> [Material provided]:
◆ ◆ ◆ ◆

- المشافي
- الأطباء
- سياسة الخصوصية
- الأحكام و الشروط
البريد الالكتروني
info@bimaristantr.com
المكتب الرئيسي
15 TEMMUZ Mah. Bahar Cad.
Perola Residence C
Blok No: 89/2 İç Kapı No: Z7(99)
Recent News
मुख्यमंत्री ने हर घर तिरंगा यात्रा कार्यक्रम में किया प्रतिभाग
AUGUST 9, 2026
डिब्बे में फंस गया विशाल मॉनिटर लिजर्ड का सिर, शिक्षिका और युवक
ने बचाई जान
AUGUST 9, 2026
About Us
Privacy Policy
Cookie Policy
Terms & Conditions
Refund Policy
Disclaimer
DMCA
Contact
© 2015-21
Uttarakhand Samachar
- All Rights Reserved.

◆ ◆ ◆ ◆

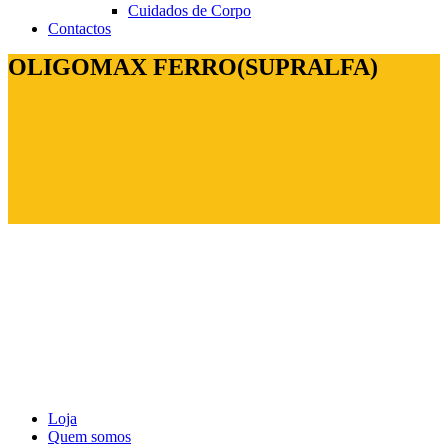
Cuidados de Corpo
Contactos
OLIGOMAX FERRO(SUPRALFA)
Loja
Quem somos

◆ ◆ ◆ ◆

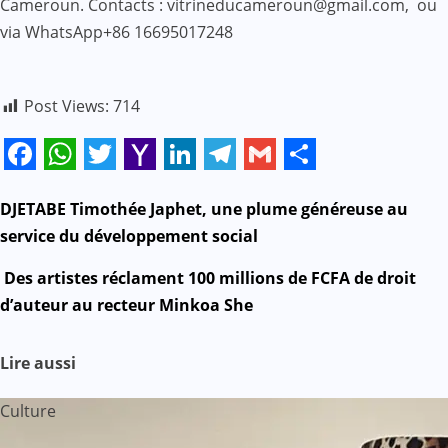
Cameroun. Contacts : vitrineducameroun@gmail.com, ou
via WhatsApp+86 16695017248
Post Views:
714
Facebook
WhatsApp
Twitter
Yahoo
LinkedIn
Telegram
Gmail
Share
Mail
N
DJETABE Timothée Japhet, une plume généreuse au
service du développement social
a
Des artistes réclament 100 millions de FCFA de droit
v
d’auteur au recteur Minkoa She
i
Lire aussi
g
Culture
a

◆ ◆ ◆ ◆

> [Activity]: Copy out each line of the records that holds the string "WhatsApp".

> [Output of the exercise]:
via WhatsApp+86 16695017248
WhatsApp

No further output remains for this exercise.